## Recorded data
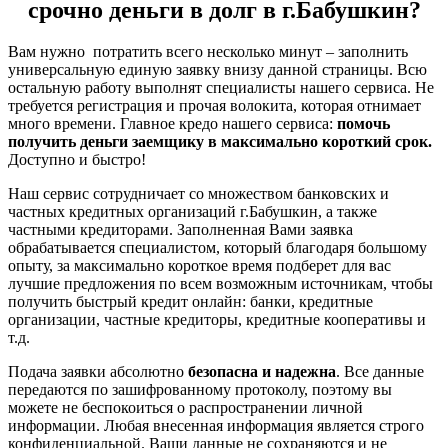
срочно деньги в долг в г.Бабушкин?
Вам нужно потратить всего несколько минут – заполнить
универсальную единую заявку внизу данной страницы. Всю
остальную работу выполнят специалисты нашего сервиса. Не
требуется регистрация и прочая волокита, которая отнимает
много времени. Главное кредо нашего сервиса:
помочь
получить деньги заемщику в максимально короткий срок.
Доступно и быстро!
Наш сервис сотрудничает со множеством банковских и
частных кредитных организаций г.Бабушкин, а также
частными кредиторами. Заполненная Вами заявка
обрабатывается специалистом, который благодаря большому
опыту, за максимально короткое время подберет для вас
лучшие предложения по всем возможным источникам, чтобы
получить быстрый кредит онлайн: банки, кредитные
организации, частные кредиторы, кредитные кооперативы и
т.д.
Подача заявки абсолютно
безопасна и надежна
. Все данные
передаются по зашифрованному протоколу, поэтому вы
можете не беспокоиться о распространении личной
информации. Любая внесенная информация является строго
конфиденциальной. Ваши данные не сохраняются и не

## TASK TO COMPLETE
Your answer must be the lines from the one with "можете не беспокоиться" through the last line of the data, repeated exactly and with nothing else.

## OUTPUT OF THE EXERCISE
можете не беспокоиться о распространении личной
информации. Любая внесенная информация является строго
конфиденциальной. Ваши данные не сохраняются и не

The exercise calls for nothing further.